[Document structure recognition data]
[Start of section]
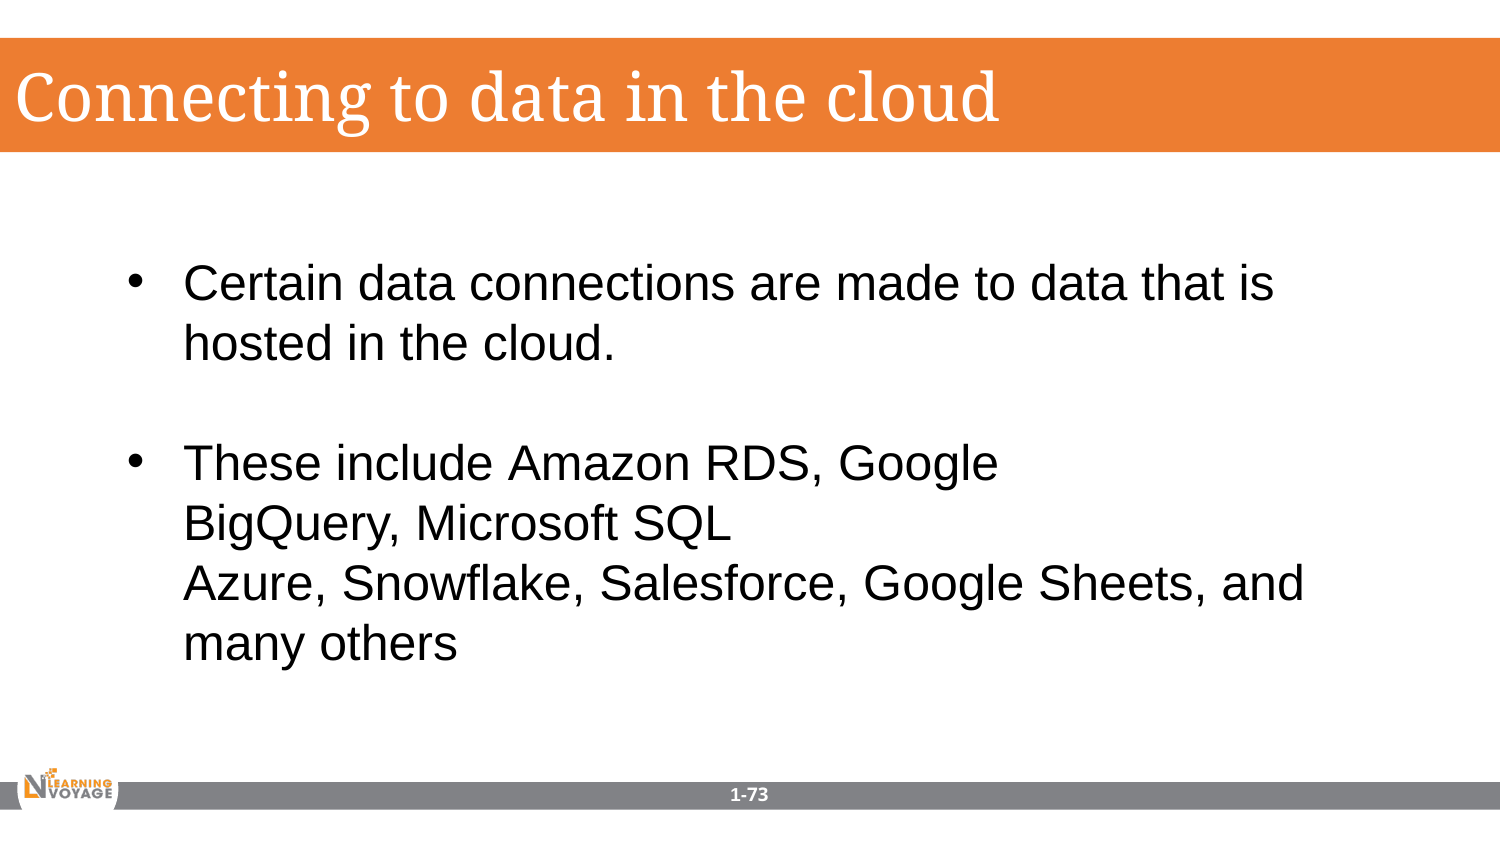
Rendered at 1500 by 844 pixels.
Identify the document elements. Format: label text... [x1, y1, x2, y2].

picture [0, 706, 144, 844]
slide_number 1-73 [692, 770, 784, 821]
text_box Connecting to data in the cloud [0, 37, 1500, 153]
text_box Certain data connections are made to data that is hosted in the cloud. These include Amazon RDS, Google BigQuery, Microsoft SQL Azure, Snowflake, Salesforce, Google Sheets, and many others [126, 248, 1373, 671]
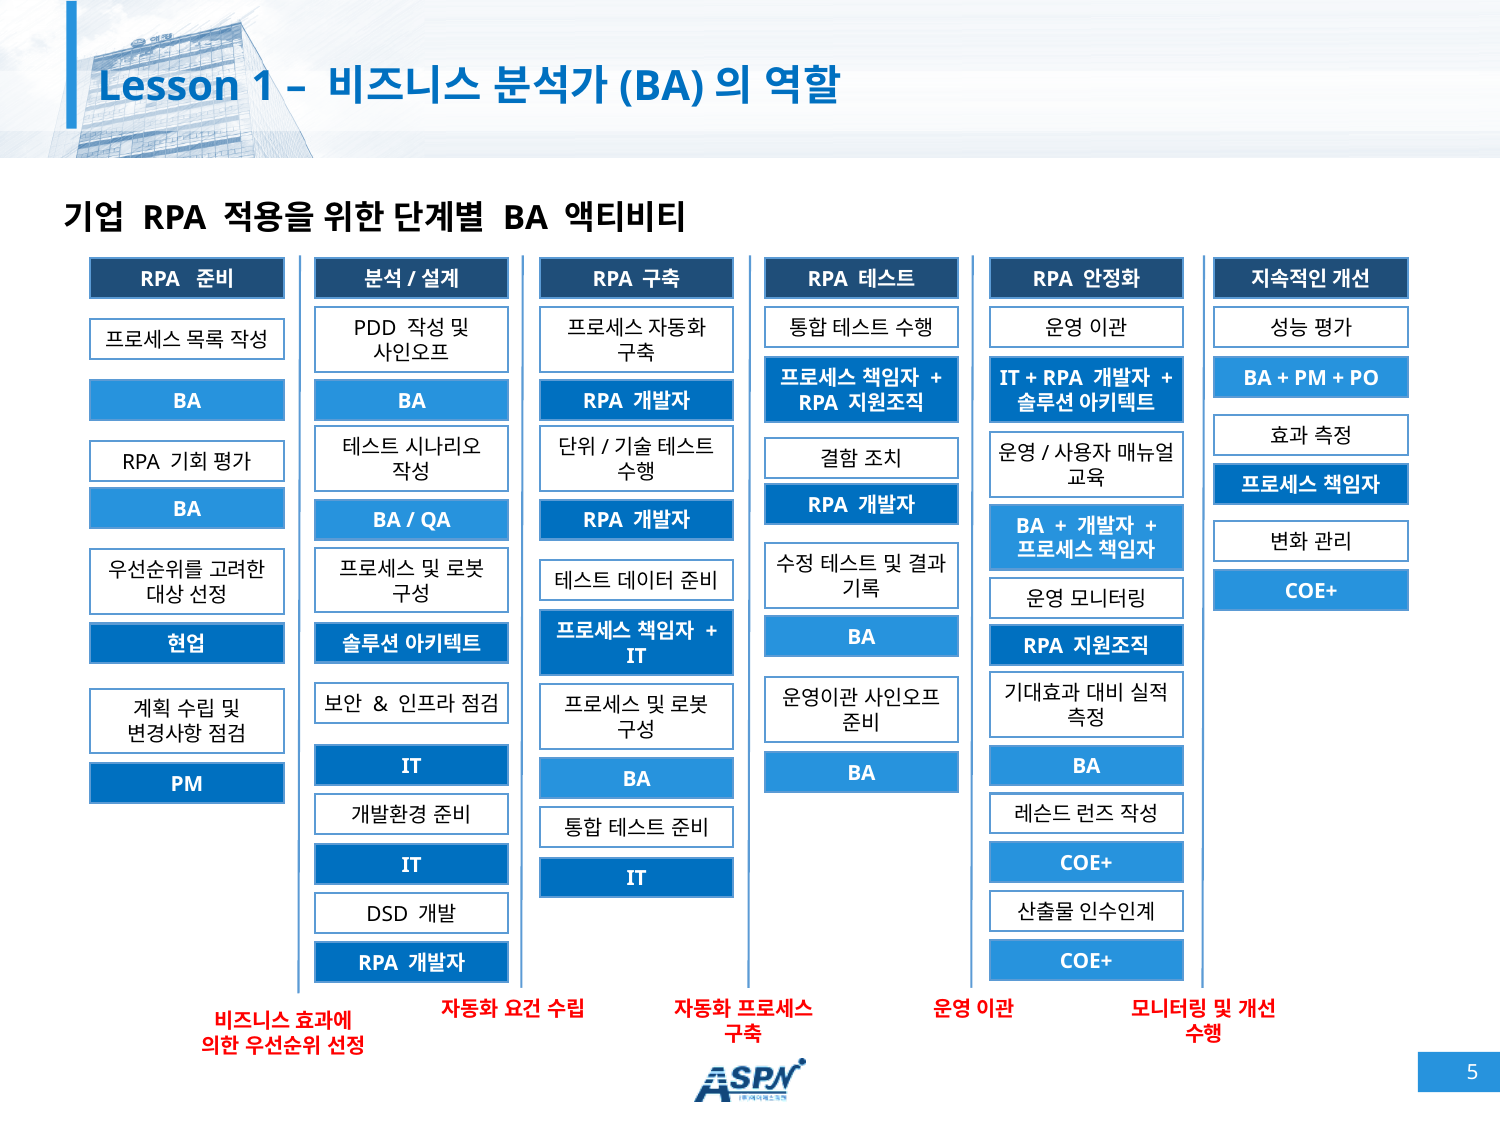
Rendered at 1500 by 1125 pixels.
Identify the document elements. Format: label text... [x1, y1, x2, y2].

text_box RPA 기회 평가 [90, 441, 284, 482]
text_box COE+ [989, 939, 1184, 980]
text_box 개발환경 준비 [315, 793, 509, 834]
text_box 운영 모니터링 [989, 578, 1184, 618]
text_box RPA 개발자 [539, 380, 734, 420]
text_box PM [90, 763, 284, 803]
text_box COE+ [1214, 569, 1408, 610]
text_box BA + 개발자 + 프로세스 책임자 [989, 504, 1184, 570]
text_box 프로세스 책임자 + IT [539, 610, 734, 676]
text_box RPA 개발자 [539, 499, 734, 540]
text_box BA [90, 380, 284, 420]
text_box 모니터링 및 개선 수행 [1107, 988, 1301, 1053]
text_box 프로세스 책임자 + RPA 지원조직 [764, 357, 959, 423]
text_box 통합 테스트 준비 [539, 807, 734, 848]
text_box 성능 평가 [1214, 306, 1408, 347]
text_box RPA 지원조직 [989, 625, 1184, 666]
title Lesson 1 – 비즈니스 분석가(BA)의 역할 [89, 44, 1385, 130]
text_box 기대효과 대비 실적 측정 [989, 672, 1184, 738]
text_box 단위/기술 테스트 수행 [539, 426, 734, 491]
text_box IT [315, 844, 509, 884]
text_box BA [539, 758, 734, 798]
text_box 레슨드 런즈 작성 [989, 793, 1184, 834]
text_box 운영이관 사인오프 준비 [764, 677, 959, 743]
text_box RPA 개발자 [315, 942, 509, 983]
text_box 테스트 시나리오 작성 [315, 426, 509, 491]
text_box 분석/설계 [315, 258, 509, 299]
text_box 자동화 프로세스 구축 [646, 988, 841, 1053]
text_box 운영/사용자 매뉴얼 교육 [989, 432, 1184, 497]
text_box 우선순위를 고려한 대상 선정 [90, 548, 284, 614]
text_box RPA 준비 [90, 258, 284, 299]
text_box 효과 측정 [1214, 415, 1408, 456]
text_box IT [315, 744, 509, 785]
text_box RPA 구축 [539, 258, 734, 299]
text_box 프로세스 목록 작성 [90, 319, 284, 360]
text_box RPA 안정화 [989, 258, 1184, 299]
text_box BA [90, 488, 284, 529]
text_box IT + RPA 개발자 + 솔루션 아키텍트 [989, 357, 1184, 423]
text_box 산출물 인수인계 [989, 890, 1184, 931]
text_box 솔루션 아키텍트 [315, 622, 509, 663]
text_box 현업 [90, 623, 284, 664]
text_box RPA 개발자 [764, 484, 959, 524]
text_box COE+ [989, 842, 1184, 883]
text_box 운영 이관 [877, 987, 1071, 1028]
text_box BA / QA [315, 499, 509, 540]
text_box BA [315, 380, 509, 420]
text_box 프로세스 및 로봇 구성 [539, 683, 734, 749]
text_box BA [989, 745, 1184, 786]
text_box 변화 관리 [1214, 521, 1408, 562]
text_box 프로세스 책임자 [1214, 463, 1408, 504]
text_box 계획 수립 및 변경사항 점검 [90, 688, 284, 754]
text_box 프로세스 자동화 구축 [539, 306, 734, 372]
slide_number 5 [1458, 1051, 1487, 1094]
text_box 비즈니스 효과에 의한 우선순위 선정 [186, 1000, 381, 1066]
text_box 보안 & 인프라 점검 [315, 682, 509, 723]
text_box 기업 RPA 적용을 위한 단계별 BA 액티비티 [56, 189, 1466, 244]
text_box 결함 조치 [764, 437, 959, 478]
text_box BA [764, 616, 959, 657]
text_box BA + PM + PO [1214, 357, 1408, 397]
text_box DSD 개발 [315, 893, 509, 934]
text_box 테스트 데이터 준비 [539, 560, 734, 600]
text_box 통합 테스트 수행 [764, 306, 959, 347]
text_box PDD 작성 및 사인오프 [315, 306, 509, 372]
picture [694, 1058, 806, 1102]
text_box 프로세스 및 로봇 구성 [315, 547, 509, 613]
text_box IT [539, 857, 734, 898]
text_box 자동화 요건 수립 [416, 987, 611, 1028]
text_box 지속적인 개선 [1214, 258, 1408, 299]
text_box 운영 이관 [989, 306, 1184, 347]
text_box BA [764, 751, 959, 792]
text_box RPA 테스트 [764, 258, 959, 299]
text_box 수정 테스트 및 결과 기록 [764, 543, 959, 609]
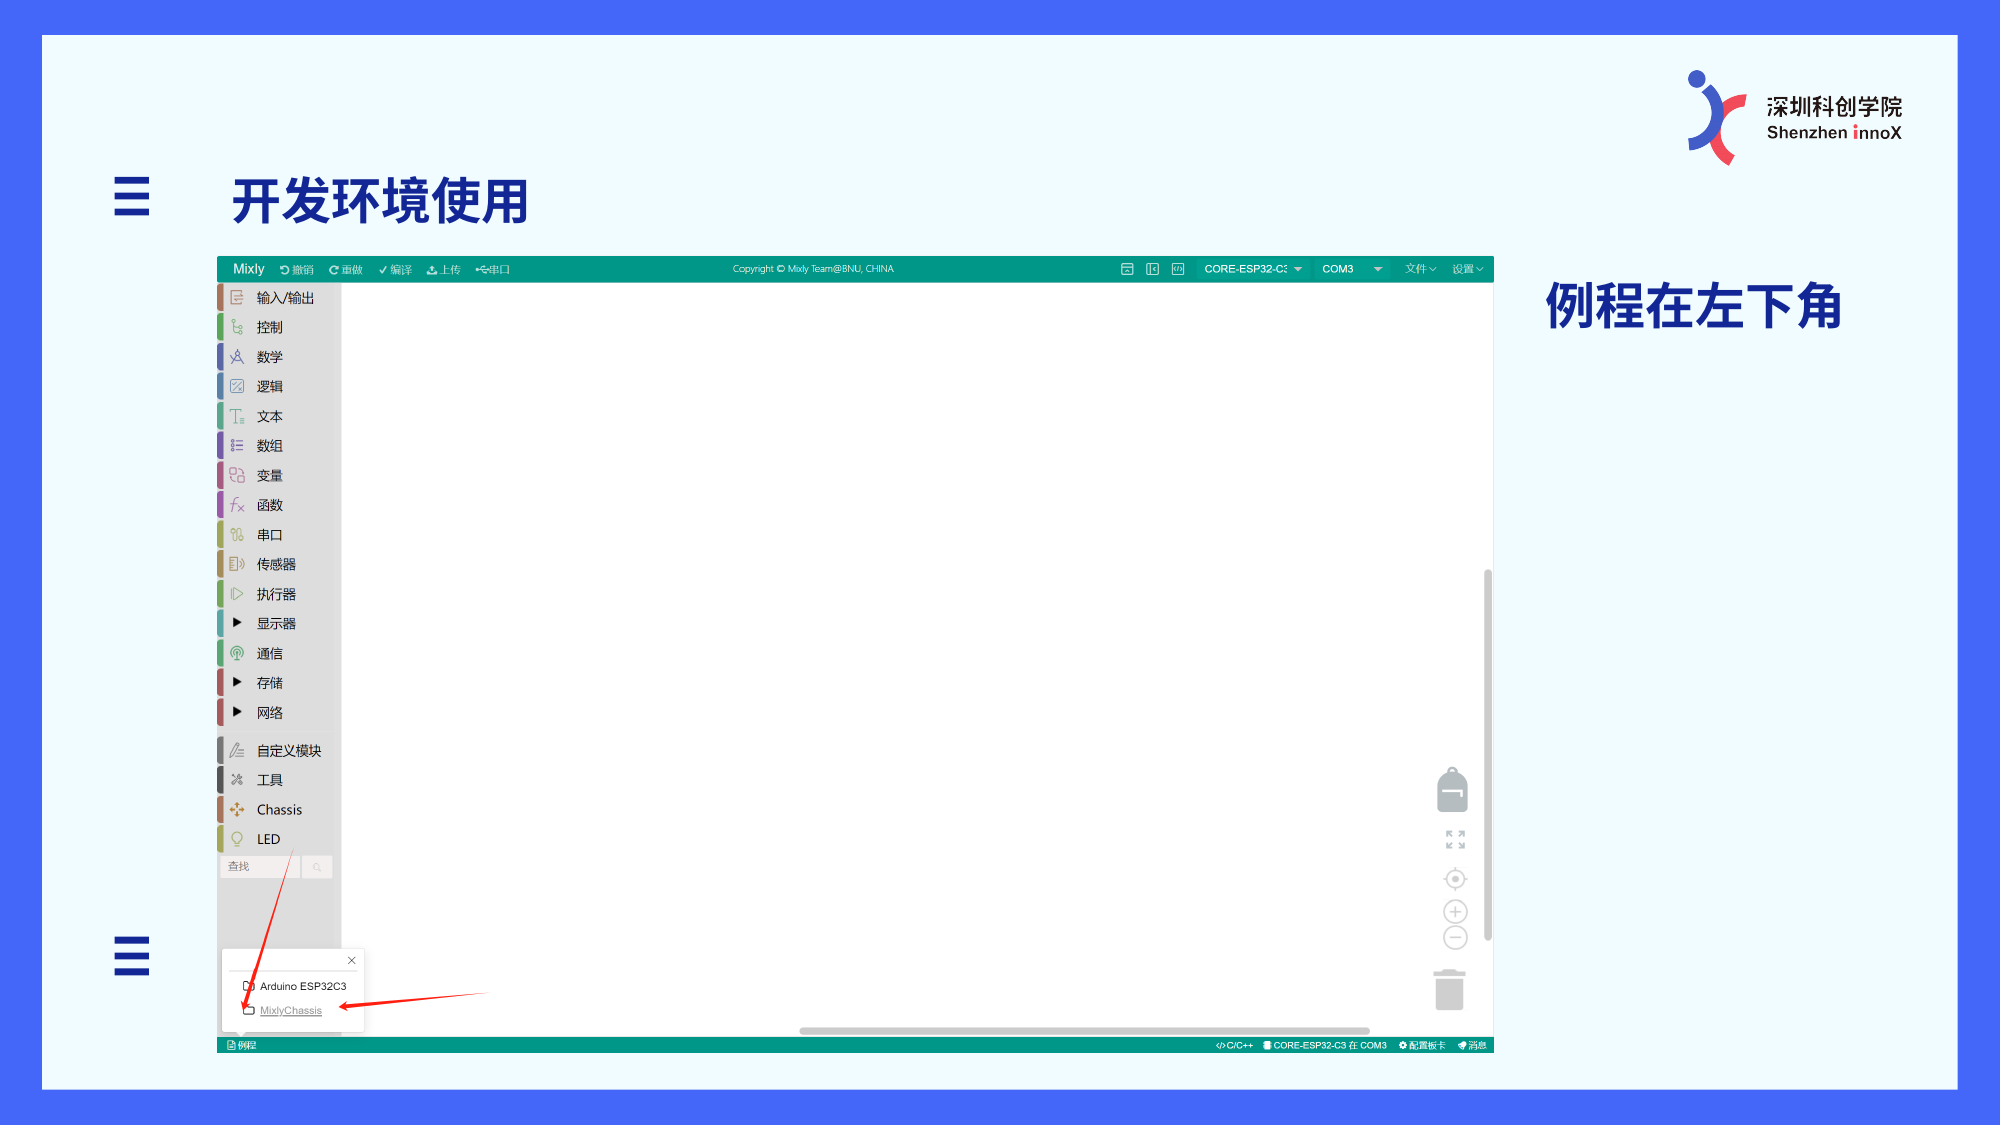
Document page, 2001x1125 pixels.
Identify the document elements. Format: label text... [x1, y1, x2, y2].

picture [1688, 70, 1902, 166]
picture [216, 254, 1495, 1054]
text_box 例程在左下角 [1530, 267, 1959, 598]
text_box 开发环境使用 [217, 161, 1056, 237]
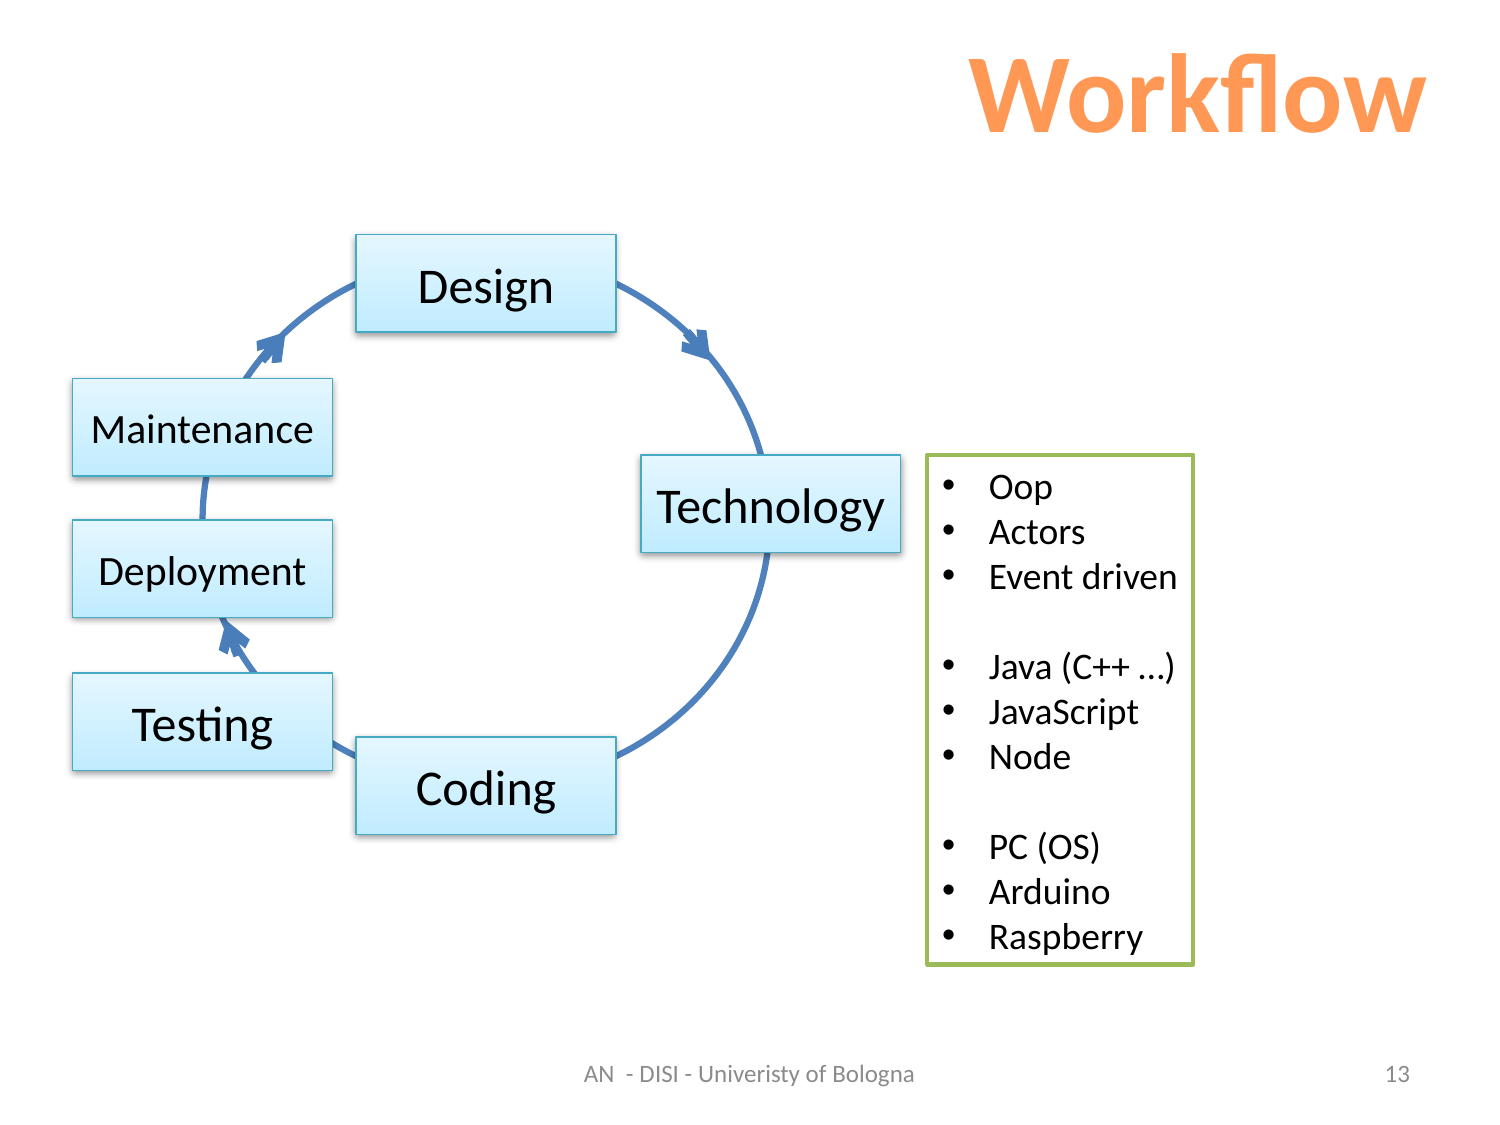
[End of section]
[Work request] The reply should hold every record, unchanged, and no pictures.

[Output for this exercise]
Rendered at 1500 by 844 pixels.
Identify the document elements. Format: label text... [x1, y1, x2, y2].

picture [0, 706, 144, 844]
slide_number 1-73 [692, 770, 784, 821]
text_box Connecting to data in the cloud [0, 37, 1500, 153]
text_box Certain data connections are made to data that is hosted in the cloud. These include Amazon RDS, Google BigQuery, Microsoft SQL Azure, Snowflake, Salesforce, Google Sheets, and many others [126, 248, 1373, 671]
Rendered at 1500 by 1125 pixels.
Identify the document elements. Format: label text... [x1, y1, x2, y2].

text_box RPA 기회 평가 [90, 441, 284, 482]
text_box COE+ [989, 939, 1184, 980]
text_box 개발환경 준비 [315, 793, 509, 834]
text_box 운영 모니터링 [989, 578, 1184, 618]
text_box RPA 개발자 [539, 380, 734, 420]
text_box PM [90, 763, 284, 803]
text_box COE+ [1214, 569, 1408, 610]
text_box BA + 개발자 + 프로세스 책임자 [989, 504, 1184, 570]
text_box 프로세스 책임자 + IT [539, 610, 734, 676]
text_box RPA 개발자 [539, 499, 734, 540]
text_box BA [90, 380, 284, 420]
text_box 모니터링 및 개선 수행 [1107, 988, 1301, 1053]
text_box 프로세스 책임자 + RPA 지원조직 [764, 357, 959, 423]
text_box 통합 테스트 준비 [539, 807, 734, 848]
text_box 성능 평가 [1214, 306, 1408, 347]
text_box RPA 지원조직 [989, 625, 1184, 666]
title Lesson 1 – 비즈니스 분석가(BA)의 역할 [89, 44, 1385, 130]
text_box 기대효과 대비 실적 측정 [989, 672, 1184, 738]
text_box 단위/기술 테스트 수행 [539, 426, 734, 491]
text_box IT [315, 844, 509, 884]
text_box BA [539, 758, 734, 798]
text_box 레슨드 런즈 작성 [989, 793, 1184, 834]
text_box 운영이관 사인오프 준비 [764, 677, 959, 743]
text_box RPA 개발자 [315, 942, 509, 983]
text_box 테스트 시나리오 작성 [315, 426, 509, 491]
text_box 분석/설계 [315, 258, 509, 299]
text_box 자동화 프로세스 구축 [646, 988, 841, 1053]
text_box 운영/사용자 매뉴얼 교육 [989, 432, 1184, 497]
text_box 우선순위를 고려한 대상 선정 [90, 548, 284, 614]
text_box RPA 준비 [90, 258, 284, 299]
text_box 효과 측정 [1214, 415, 1408, 456]
text_box IT [315, 744, 509, 785]
text_box RPA 구축 [539, 258, 734, 299]
text_box 프로세스 목록 작성 [90, 319, 284, 360]
text_box RPA 안정화 [989, 258, 1184, 299]
text_box BA [90, 488, 284, 529]
text_box IT + RPA 개발자 + 솔루션 아키텍트 [989, 357, 1184, 423]
text_box 산출물 인수인계 [989, 890, 1184, 931]
text_box 솔루션 아키텍트 [315, 622, 509, 663]
text_box 현업 [90, 623, 284, 664]
text_box RPA 개발자 [764, 484, 959, 524]
text_box COE+ [989, 842, 1184, 883]
text_box 운영 이관 [877, 987, 1071, 1028]
text_box BA / QA [315, 499, 509, 540]
text_box BA [315, 380, 509, 420]
text_box 프로세스 및 로봇 구성 [539, 683, 734, 749]
text_box BA [989, 745, 1184, 786]
text_box 변화 관리 [1214, 521, 1408, 562]
text_box 프로세스 책임자 [1214, 463, 1408, 504]
text_box 계획 수립 및 변경사항 점검 [90, 688, 284, 754]
text_box 프로세스 자동화 구축 [539, 306, 734, 372]
slide_number 5 [1458, 1051, 1487, 1094]
text_box 비즈니스 효과에 의한 우선순위 선정 [186, 1000, 381, 1066]
text_box 보안 & 인프라 점검 [315, 682, 509, 723]
text_box 기업 RPA 적용을 위한 단계별 BA 액티비티 [56, 189, 1466, 244]
text_box 결함 조치 [764, 437, 959, 478]
text_box BA [764, 616, 959, 657]
text_box BA + PM + PO [1214, 357, 1408, 397]
text_box DSD 개발 [315, 893, 509, 934]
text_box 테스트 데이터 준비 [539, 560, 734, 600]
text_box 통합 테스트 수행 [764, 306, 959, 347]
text_box PDD 작성 및 사인오프 [315, 306, 509, 372]
picture [694, 1058, 806, 1102]
text_box 프로세스 및 로봇 구성 [315, 547, 509, 613]
text_box IT [539, 857, 734, 898]
text_box 자동화 요건 수립 [416, 987, 611, 1028]
text_box 지속적인 개선 [1214, 258, 1408, 299]
text_box 운영 이관 [989, 306, 1184, 347]
text_box BA [764, 751, 959, 792]
text_box RPA 테스트 [764, 258, 959, 299]
text_box 수정 테스트 및 결과 기록 [764, 543, 959, 609]
Document page, 2001x1125 pixels.
Identify the document elements. Format: label text... [x1, y1, x2, y2].

picture [1688, 70, 1902, 166]
picture [216, 254, 1495, 1054]
text_box 例程在左下角 [1530, 267, 1959, 598]
text_box 开发环境使用 [217, 161, 1056, 237]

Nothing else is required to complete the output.